Jika sudah menyenggol istilah pasar bebas, maka tak bisa lepas pula dari istilah kompetisi, individualitas, dan modal yang besar. Di sinilah dua mata sisi globalisasi, sebagaimana halnya pasar bebas berada. Sistem ini mengharuskan tiap pribadi berkompetisi menjadi yang terbaik, begitu pula dalam hubungan diplomasi antar negara yang ditandai dengan kebebasan mencari kawan dagang, seperti yang dilakukan AS kepada Indonesia. Kerjasama ekonomi antar negara ini memang membuka keran investasi yang besar pada Indonesia, juga nilai PDB (product domestic bruto) yang juga tinggi, serta menciptakan lapangan kerja baru. Hal yang sama terjadi pada AS, pihaknya bisa menancapkan ‘hegemoni’ lewat bantuan-bantuannya.
Tetapi memang satu hal yang luput diperhatikan adalah, bagaimana rakyat atau individu yang tak punya modal untuk berkompetisi? Apakah kebutuhan mereka bisa diwadahi dari keberadaan globalisasi ini?
Apa Guna ‘Peralatan Perang’?
Bila kembali lagi pada subsidi yang dikucurkan oleh AS kepada Indonesia dalam bentuk pesawat tempur dan bantuan pelatihan militer, sebuah pemikiran seputar perang pun melintas. Buat apa pesawat dan pelatihan perang bila Indonesia sedang tidak berperang secara geopolitik? Dari sini, mudah untuk menarik kesimpulan bahwa bantuan AS tidaklah terlalu dibutuhkan.
Tetapi Mao Tse Dong, Bapak Pendiri Republik Tiongkok pernah berkata bahwa keberadaan senjata penting, tidak untuk memenangkan peperangan tetapi melindungi rakyat. Bila keadaan aman, tak hanya kekuasaan ekonomi dan politik saja yang bisa terjaga, tetapi juga moral dan manusianya pun bisa utuh.

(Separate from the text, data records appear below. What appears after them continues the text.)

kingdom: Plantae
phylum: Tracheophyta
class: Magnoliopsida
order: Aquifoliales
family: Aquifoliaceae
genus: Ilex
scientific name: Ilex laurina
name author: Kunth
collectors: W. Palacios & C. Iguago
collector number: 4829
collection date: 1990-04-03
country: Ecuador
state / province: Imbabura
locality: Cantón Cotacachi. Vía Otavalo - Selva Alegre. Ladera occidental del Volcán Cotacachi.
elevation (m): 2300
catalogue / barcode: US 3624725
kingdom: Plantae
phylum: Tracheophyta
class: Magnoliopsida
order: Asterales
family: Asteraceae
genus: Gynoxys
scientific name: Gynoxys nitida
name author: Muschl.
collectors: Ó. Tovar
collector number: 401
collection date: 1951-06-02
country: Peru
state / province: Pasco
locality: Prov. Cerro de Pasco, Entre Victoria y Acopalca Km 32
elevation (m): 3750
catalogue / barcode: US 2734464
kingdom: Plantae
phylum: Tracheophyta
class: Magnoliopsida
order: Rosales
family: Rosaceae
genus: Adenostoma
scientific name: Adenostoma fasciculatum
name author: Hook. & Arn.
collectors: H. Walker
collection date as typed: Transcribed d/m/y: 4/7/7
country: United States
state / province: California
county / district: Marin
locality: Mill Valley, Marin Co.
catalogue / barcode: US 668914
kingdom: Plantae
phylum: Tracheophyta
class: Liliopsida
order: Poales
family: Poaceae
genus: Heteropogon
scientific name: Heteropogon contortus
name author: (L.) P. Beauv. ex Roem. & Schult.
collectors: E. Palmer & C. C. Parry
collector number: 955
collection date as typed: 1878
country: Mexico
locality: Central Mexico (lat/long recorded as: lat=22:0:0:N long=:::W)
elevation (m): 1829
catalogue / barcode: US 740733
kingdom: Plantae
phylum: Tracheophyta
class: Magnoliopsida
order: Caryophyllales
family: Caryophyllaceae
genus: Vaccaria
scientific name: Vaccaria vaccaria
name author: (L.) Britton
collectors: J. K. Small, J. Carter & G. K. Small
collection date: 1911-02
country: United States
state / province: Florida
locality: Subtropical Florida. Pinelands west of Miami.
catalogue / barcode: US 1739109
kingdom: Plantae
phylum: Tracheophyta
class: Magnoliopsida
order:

Jepang sebagai negara pasifis yang ‘lumayan’ adem dengan negara lain saja, kini mulai beralih untuk memperkuat militernya. Semenjak Shinzo Abe naik tahta, dirinya berhenti berpikir bahwa negaranya tidak akan menghadapi ancaman serius, terutama bila melihat posisinya dengan Korea Utara dan Korea Selatan saat ini. Bukan hal mengejutkan pula bila atraksi pesawat tempur kini sering ditunjukan di negara matahari terbit tersebut.
Bila berkaca pada Abe, barangkali kekhawatiran yang sama juga dirasakan oleh Pemerintah Indonesia, sehingga subsidi dengan bentuk pelatihan militer dari AS pun diterima.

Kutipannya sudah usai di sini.